Another important examination includes sodium checks necessary when a patient receives a lot of fluids via intravenous. Other important tests include electrocardiogram and cardiac arrest test. On the same case, Chest X-ray is quite necessary if a patient complains of shortness of breath, chest pain, dyspnea and heart attack. If it happens to be the case, the RN gives pain medicine before the procedure, and helps in repositioning during the process and monitors the vital signs. After the procedure, the registered nurse makes sure that the patient is stable enough and does not complain of shortness of breath.
Far from that, it is essential to carry out aluminum tests for patients receiving a lot of fluids via intravenous as well as AST and ALT for liver damage checks. However, before immediate or advanced clinical testing, it is vital for the RN to investigate and analyze all the possible causes of a particular heart ailment to avoid haste decision making which can be negatively consequential if errors take place. Although independence during some diagnosis procedures is vital, it is crucial to embrace consultations when dealing with heart cases.
Collaborative Interventions in General
The success of the situation cannot come out as deserved without the effort of various members. It is a collaborative management where every member carries out a distinct function for the good of all. The different members included the physician, pharmacist, lab and diagnostic tests personnel, therapists, and the family. In effect, the role of the doctor remains paramount. In his absence, all the other functions are unnecessary. For instance, the physician examines the patient’s problem level and sets out the environment that follows. He is the one that advises on the kind of tests to take, and advises on the treatment location depending on the situation.

○ ○ ○ ○ ○

Work to complete
a) Answer these questions from the text on cardiac patient care:
(i) Which complaints make a chest X-ray necessary?
(ii) Which tests are named for checking liver damage?
(iii) Which members does the collaborative management include?
b) Carry the text on cardiac patient care forward, starting after its final sentence.

Given data

○ ○ ○ ○ ○

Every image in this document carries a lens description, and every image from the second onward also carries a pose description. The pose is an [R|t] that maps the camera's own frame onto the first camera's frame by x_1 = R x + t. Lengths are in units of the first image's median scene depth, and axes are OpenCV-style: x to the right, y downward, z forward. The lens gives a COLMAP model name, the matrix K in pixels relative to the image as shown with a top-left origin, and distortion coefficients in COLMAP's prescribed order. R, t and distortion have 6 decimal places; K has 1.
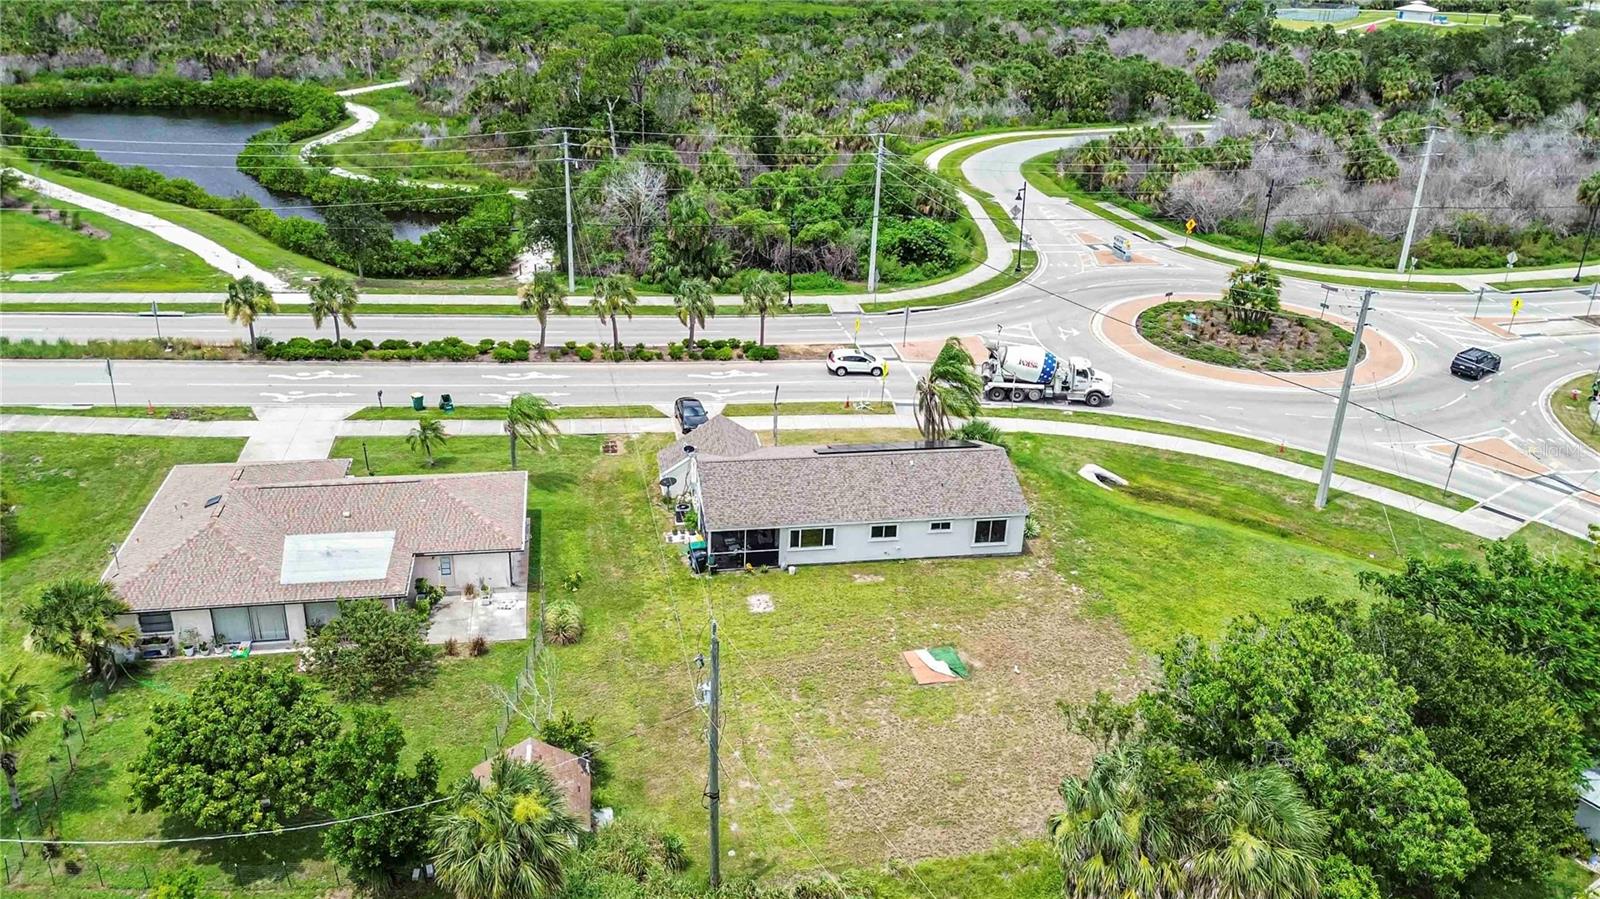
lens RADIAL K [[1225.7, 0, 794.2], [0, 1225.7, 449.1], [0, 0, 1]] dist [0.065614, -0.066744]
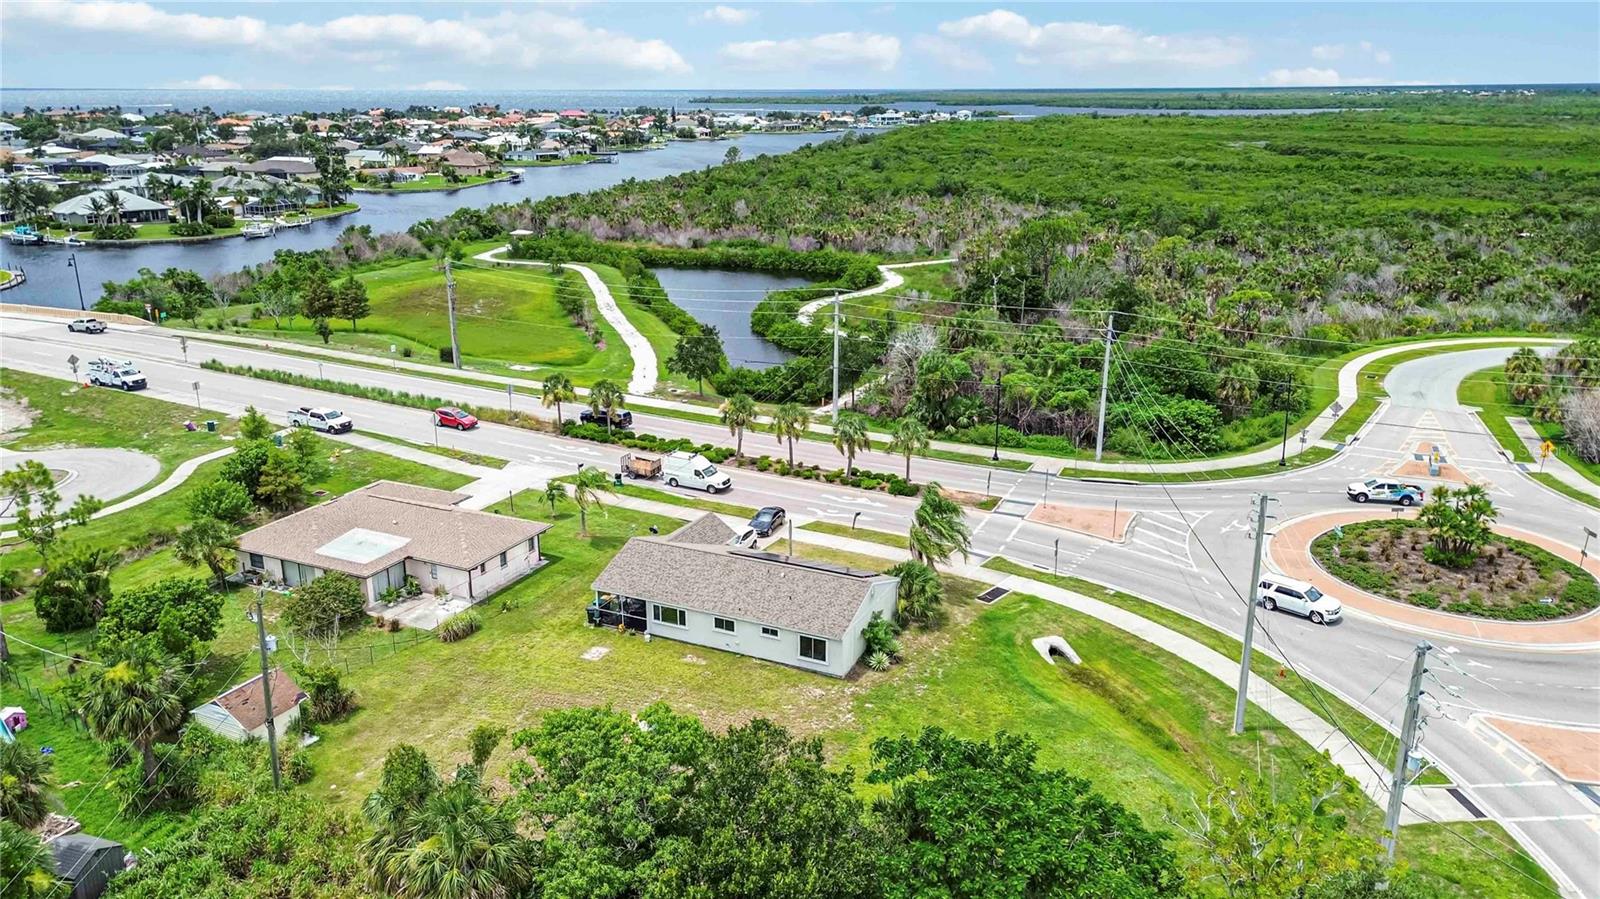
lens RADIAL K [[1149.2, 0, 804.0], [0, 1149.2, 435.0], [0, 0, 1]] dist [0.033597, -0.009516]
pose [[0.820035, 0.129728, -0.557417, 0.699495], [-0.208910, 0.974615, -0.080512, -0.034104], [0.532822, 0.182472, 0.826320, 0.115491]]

○ ○ ○ ○ ○

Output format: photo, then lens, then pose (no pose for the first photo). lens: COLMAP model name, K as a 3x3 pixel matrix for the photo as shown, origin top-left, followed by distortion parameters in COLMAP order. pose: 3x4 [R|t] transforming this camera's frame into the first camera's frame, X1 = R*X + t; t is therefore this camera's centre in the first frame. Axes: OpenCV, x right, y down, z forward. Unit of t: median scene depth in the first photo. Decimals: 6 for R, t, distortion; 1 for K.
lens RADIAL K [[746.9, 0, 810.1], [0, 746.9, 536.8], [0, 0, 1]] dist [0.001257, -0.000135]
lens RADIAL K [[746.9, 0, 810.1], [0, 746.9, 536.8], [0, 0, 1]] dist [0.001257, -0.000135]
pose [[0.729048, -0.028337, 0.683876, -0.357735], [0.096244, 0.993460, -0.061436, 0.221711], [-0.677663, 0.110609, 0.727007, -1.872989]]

○ ○ ○ ○ ○

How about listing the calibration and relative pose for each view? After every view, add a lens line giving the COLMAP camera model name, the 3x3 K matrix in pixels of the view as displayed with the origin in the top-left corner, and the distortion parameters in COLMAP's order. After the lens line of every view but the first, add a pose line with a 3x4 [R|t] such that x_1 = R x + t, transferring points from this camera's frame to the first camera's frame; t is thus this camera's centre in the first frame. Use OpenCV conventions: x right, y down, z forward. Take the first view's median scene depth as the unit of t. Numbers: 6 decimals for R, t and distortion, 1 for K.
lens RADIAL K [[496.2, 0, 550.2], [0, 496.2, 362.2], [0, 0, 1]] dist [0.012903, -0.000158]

○ ○ ○ ○ ○

Answers in order
a)
(i) Shortness of breath, chest pain, dyspnea and heart attack.
(ii) AST and ALT.
(iii) The physician, pharmacist, lab and diagnostic tests personnel, therapists, and the family.

b)
In like manner, the role of pharmacists and the lab personnel is crucial but depends on the registered nurses observations. The pharmacists could give drugs while advising on the alternatives if need be. On the other hand, the tests personnel prove vital since they give an accurate picture of the patient’s situation which helps the physician to make the final decision. Family, as a community is imperative considering that the recovery time of the patient also depends on the family efforts. They have crucial background information which as well can aid the nurses or other medical practitioner in examining and analyzing the causative factors which in some circumstances may not be entirely medical in nature.
References
Bickley,L.S., &.Szilagyi, P. (2012). Bate's Guide to physical examination . Internet Resource.
Carpenito-Moyet, L. J. (2006). Handbook of nursing diagnosis . Philadelphia: Lippincott Williams & Wilkins.
GOLD: Global strategy for the diagnosis, management, and prevention of COPD (2015). Global Initiative for Chronic Obstructive Lung Disease Retrieved April 23, 2015.
Mallick, S. (2008). Outcome of patients with idiopathic pulmonary fibrosis (IPF) ventilated in intensive care unit. Respiratory medicine , 102 (10), 1355-1359.